I despaired that meals I would never cook again for Arthur, the football matches we will never see together, the sweet tea I would never make for him again. I will never feel his touch on my hair again or a playful touch of my breast, followed by a cheeky grin.

I despair the things Arthur will not know, the Manchester United wins he will not see, the dogs he will no longer cuddle, the touch of my hand, the Christmas dinners and jokes we will never again share.

I do not understand this sudden severance, how can things just stop like that? I cannot comprehend it. Last week I was numb and just operating.

This week I am still not crying, I am just horrified by it all.

Writing is hard. Packing up a life is harder,

I flinch away from writing this diary, I fear to touch the wall of grief. I know I have an appointment with pain.
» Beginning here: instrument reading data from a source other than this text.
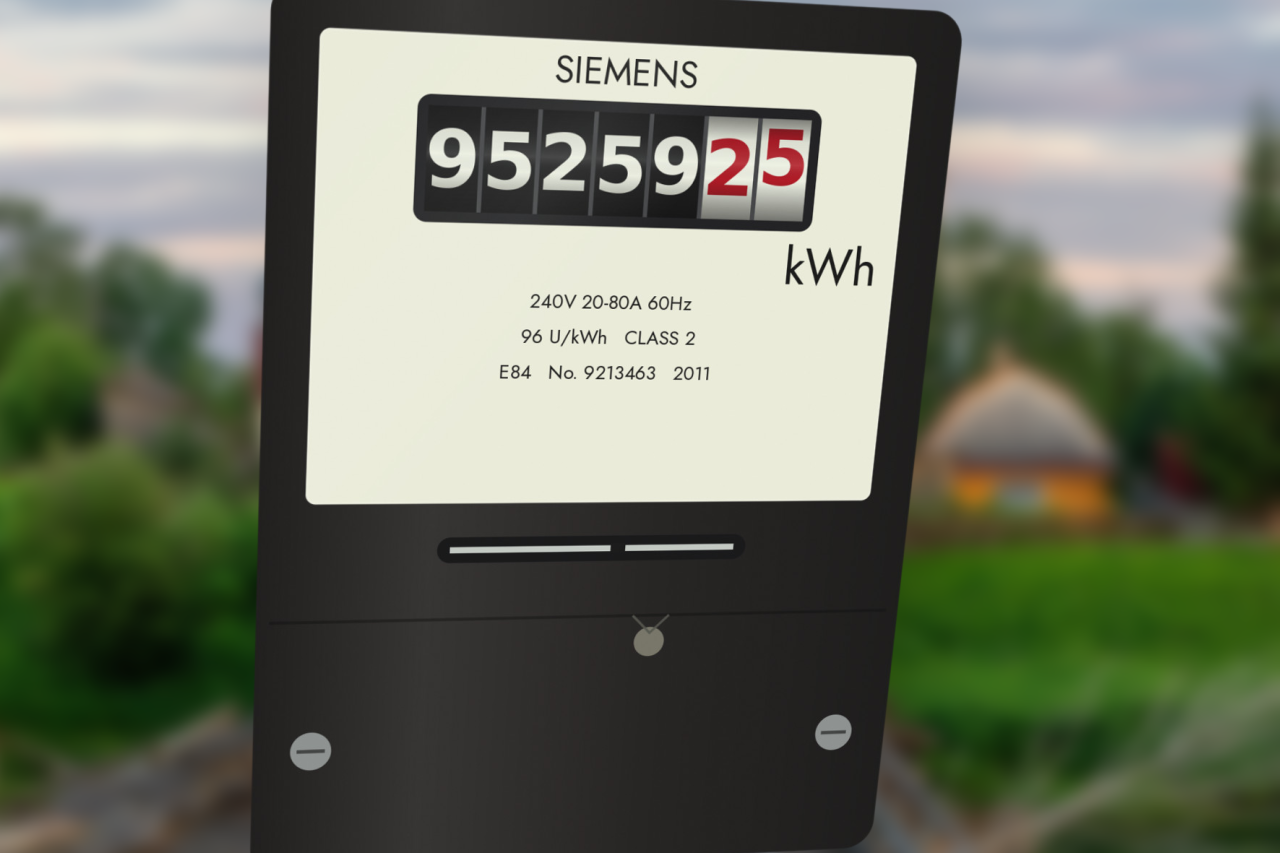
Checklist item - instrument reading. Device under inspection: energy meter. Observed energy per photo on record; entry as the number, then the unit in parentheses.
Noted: 95259.25 (kWh)
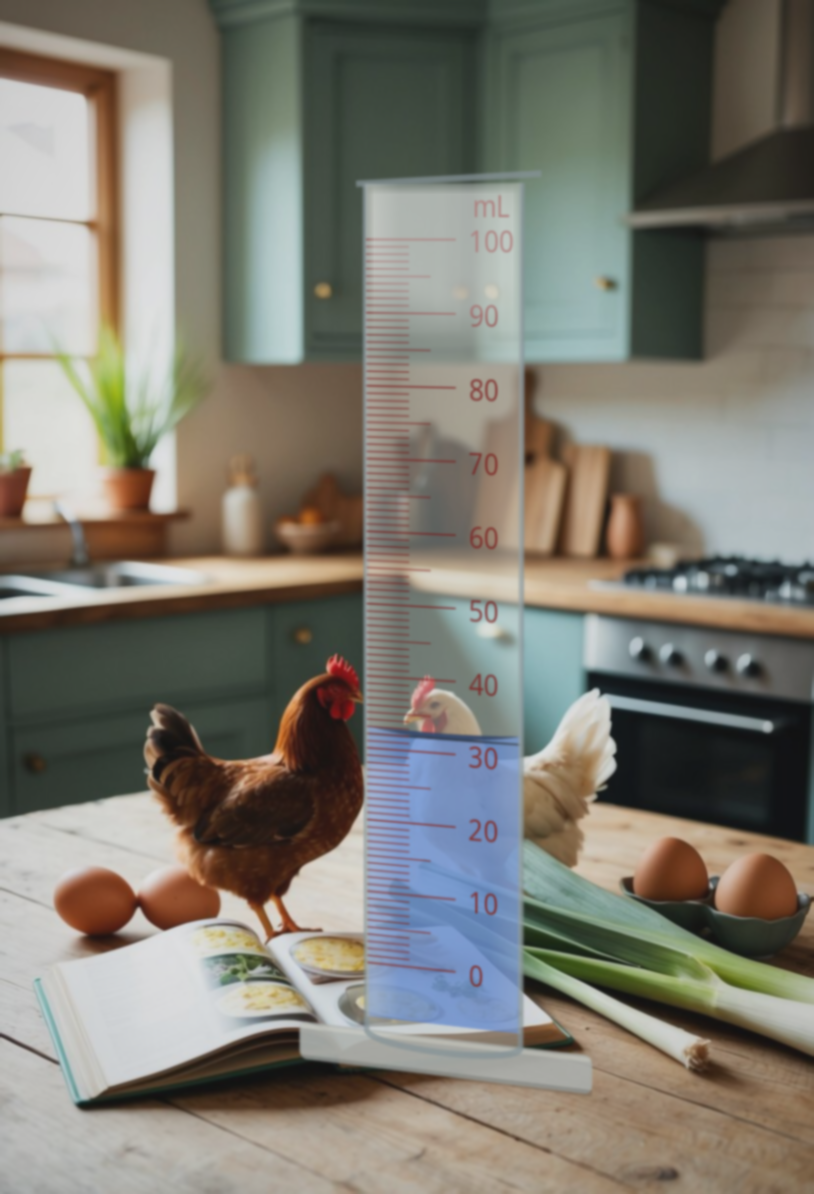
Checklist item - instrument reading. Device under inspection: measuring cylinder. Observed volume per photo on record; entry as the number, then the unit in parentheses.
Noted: 32 (mL)
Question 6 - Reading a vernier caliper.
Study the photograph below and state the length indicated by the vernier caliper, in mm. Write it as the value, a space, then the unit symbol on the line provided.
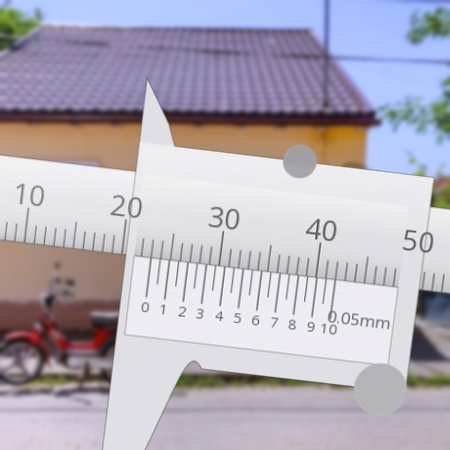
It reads 23.0 mm
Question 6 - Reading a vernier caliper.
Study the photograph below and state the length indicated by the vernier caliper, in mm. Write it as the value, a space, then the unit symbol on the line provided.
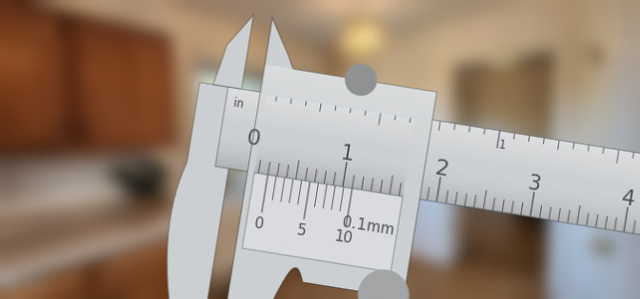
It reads 2.0 mm
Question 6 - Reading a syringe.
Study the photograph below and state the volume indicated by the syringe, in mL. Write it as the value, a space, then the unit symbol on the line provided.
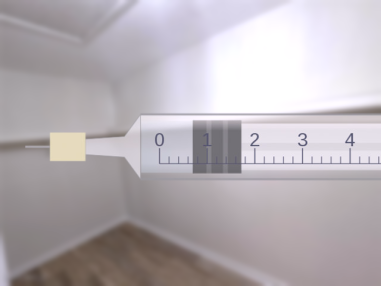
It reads 0.7 mL
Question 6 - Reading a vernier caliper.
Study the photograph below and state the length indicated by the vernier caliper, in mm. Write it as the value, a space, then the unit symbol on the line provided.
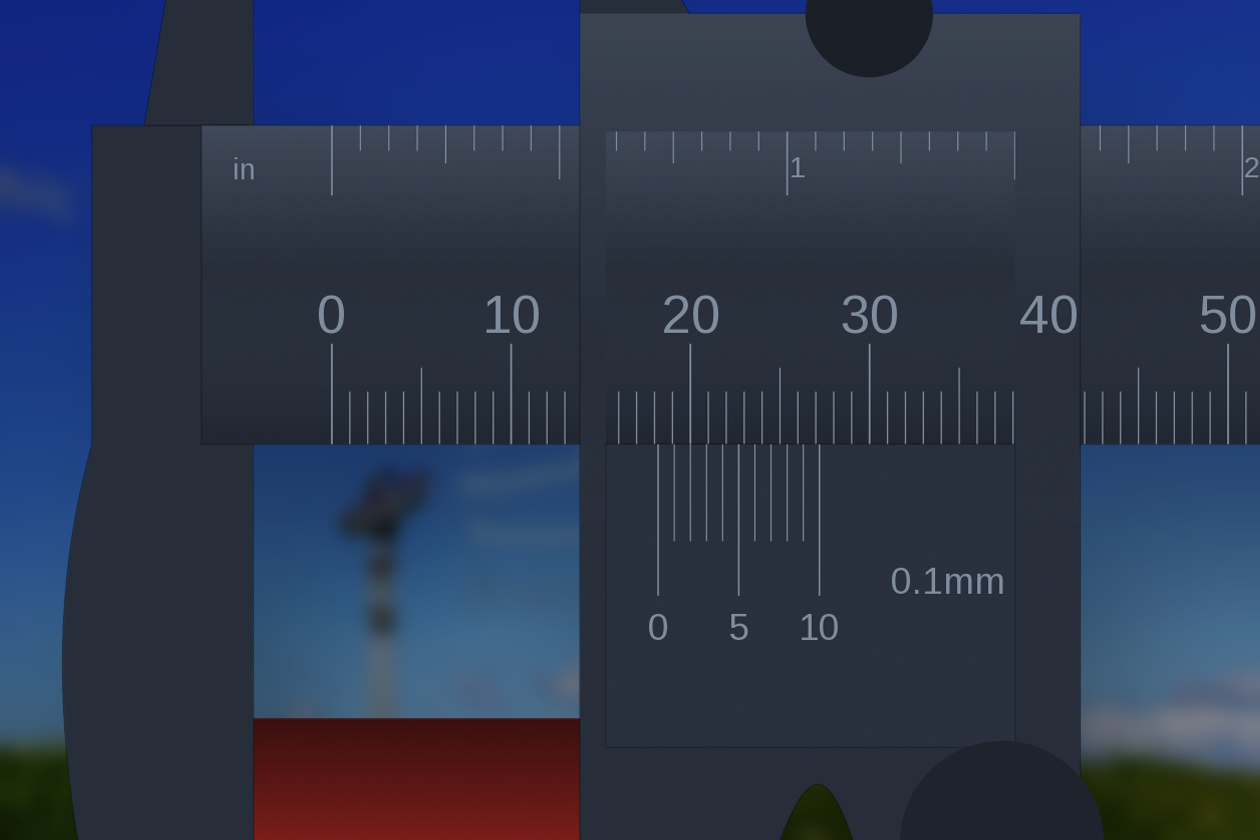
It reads 18.2 mm
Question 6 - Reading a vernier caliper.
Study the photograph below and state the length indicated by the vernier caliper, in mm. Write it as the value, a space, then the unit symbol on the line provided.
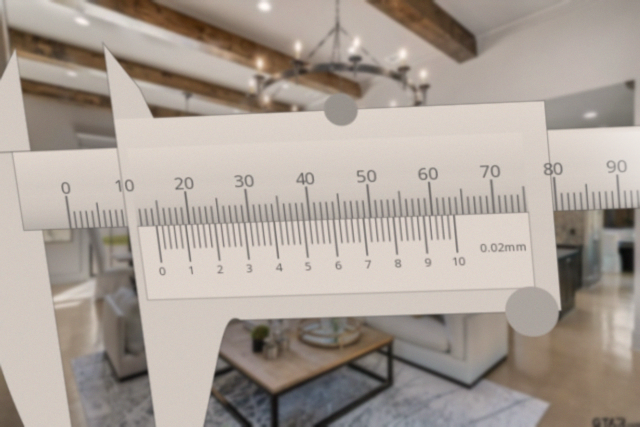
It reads 14.5 mm
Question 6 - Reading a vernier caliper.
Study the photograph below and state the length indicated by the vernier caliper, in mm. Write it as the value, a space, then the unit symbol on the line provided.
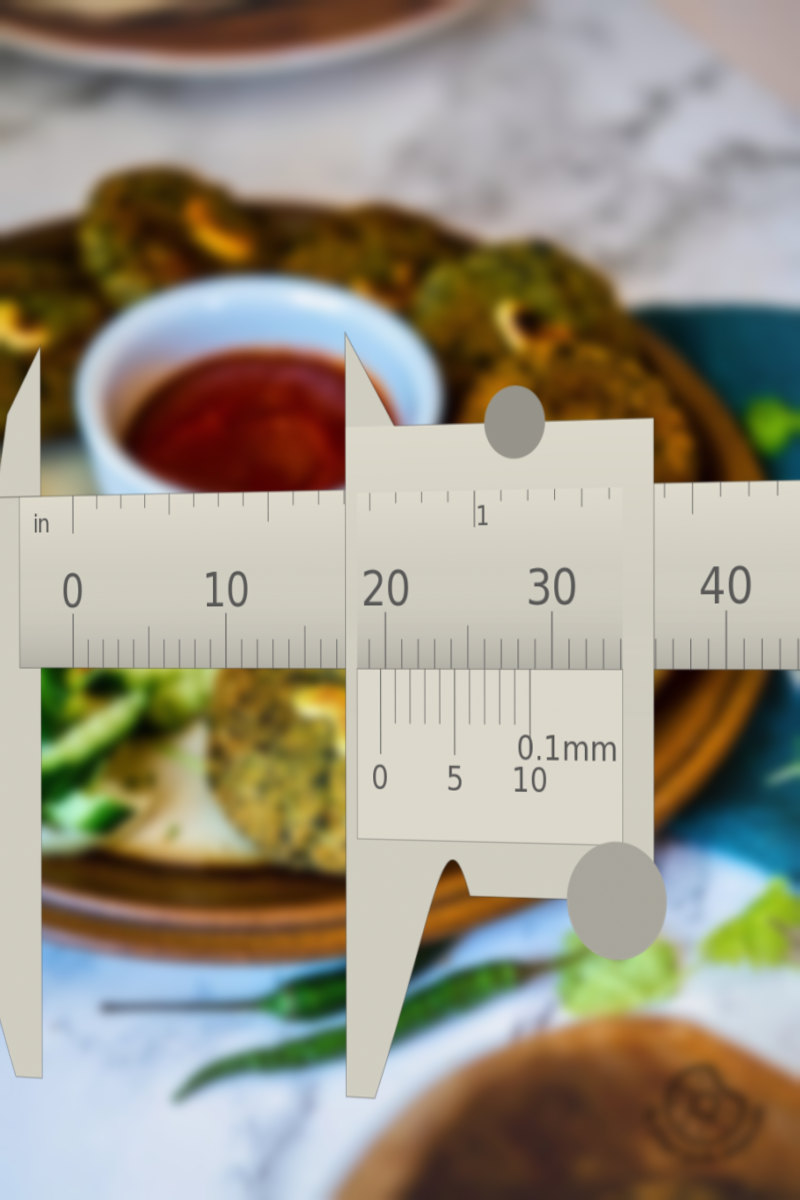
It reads 19.7 mm
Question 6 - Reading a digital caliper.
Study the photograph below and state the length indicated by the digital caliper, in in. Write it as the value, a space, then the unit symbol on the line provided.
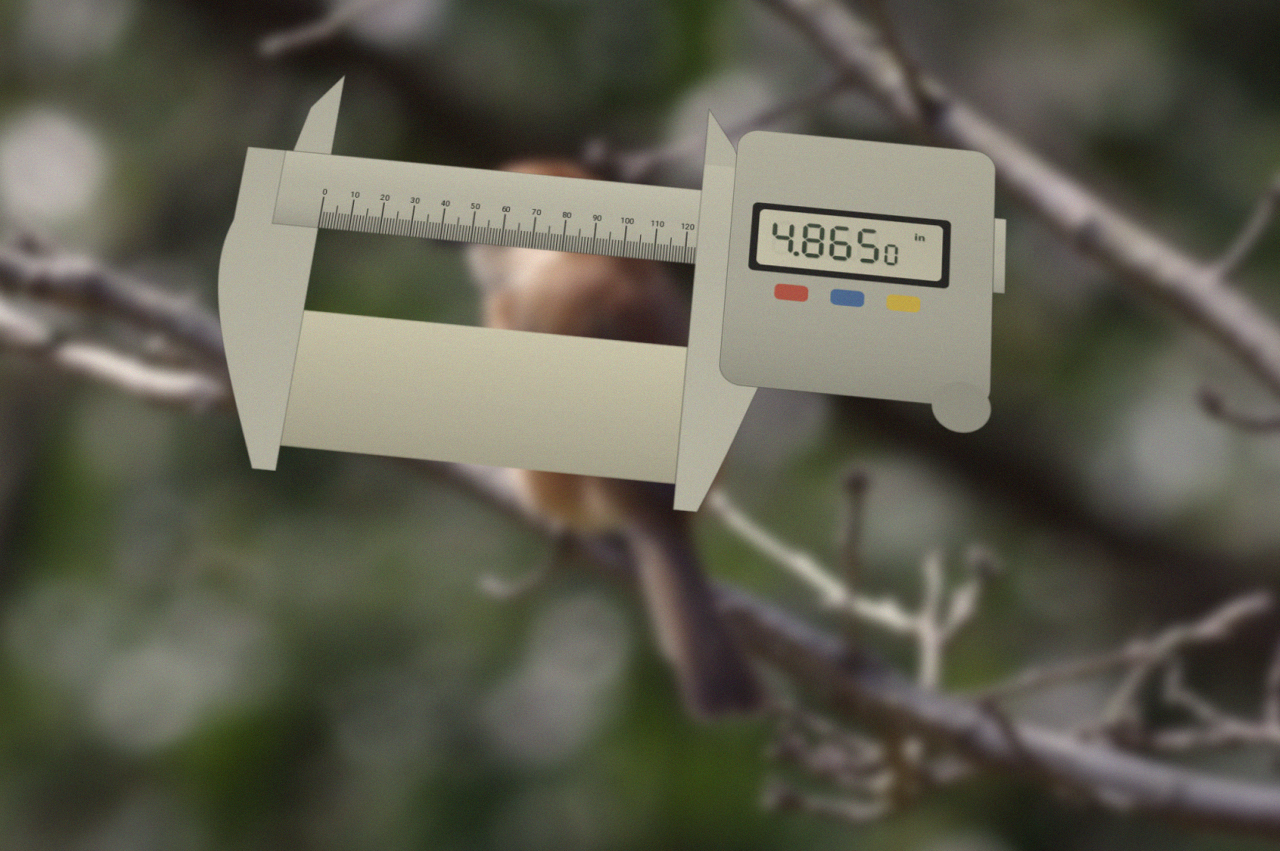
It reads 4.8650 in
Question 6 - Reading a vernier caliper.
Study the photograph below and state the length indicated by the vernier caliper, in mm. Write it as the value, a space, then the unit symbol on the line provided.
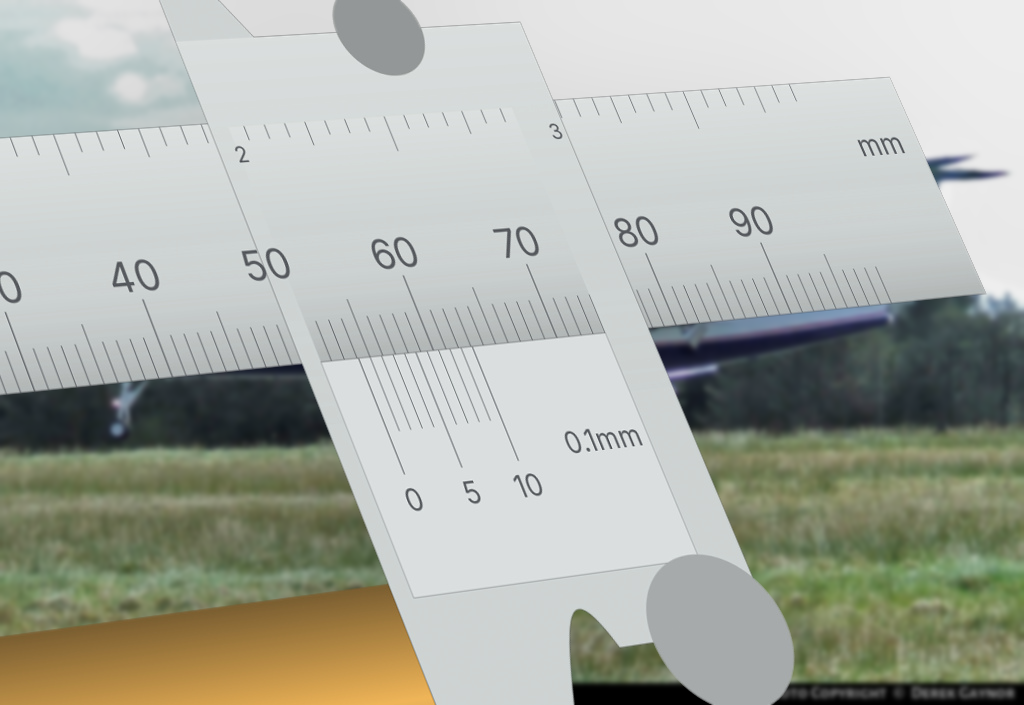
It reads 54.1 mm
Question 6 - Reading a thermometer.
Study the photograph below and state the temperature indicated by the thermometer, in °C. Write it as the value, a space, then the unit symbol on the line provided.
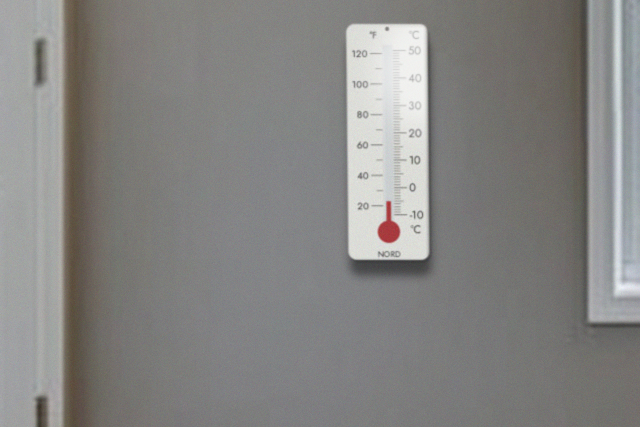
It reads -5 °C
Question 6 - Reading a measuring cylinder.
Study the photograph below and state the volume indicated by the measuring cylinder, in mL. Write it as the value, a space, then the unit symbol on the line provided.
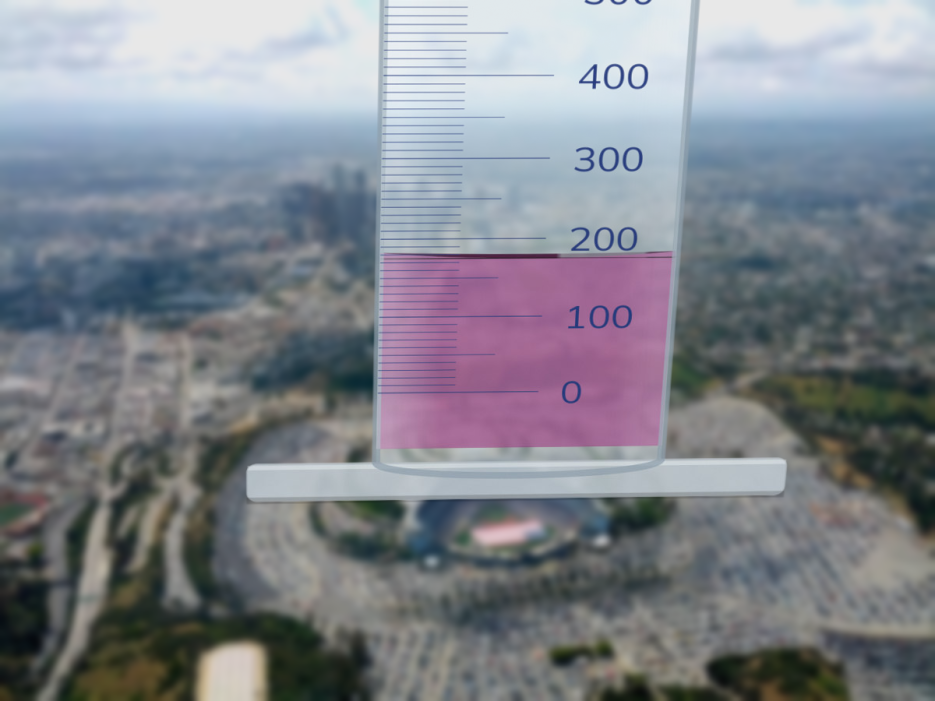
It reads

Today, my best friend and her daughter helped me fill the big bin I had delivered. We cleaned out the rubbish from the garage. For a long time I have been stashing stuff in there to make room for Arthur's equipment. We found many things, including cards, photographs and ornaments, which I have carefully put aside. It is so sad to see Arthur's little things being packed away, and to see the cards we gave each other and photos of us doing things together.

I found the letter that Arthur found in France in 1945, on 6 June, D-Day. He just picked it up, with no envelope, on the ground. I must find the family one day.

This is almost too painful to write. I have packed up a lot of things, and I have found a workman to move it. And all I can do is say sorry, sorry, sorry Arthur, that I have to do this, that I have to pack away your life. I am sorry I cannot stay in the house anymore, but I cannot stay there without you. I cannot bear it.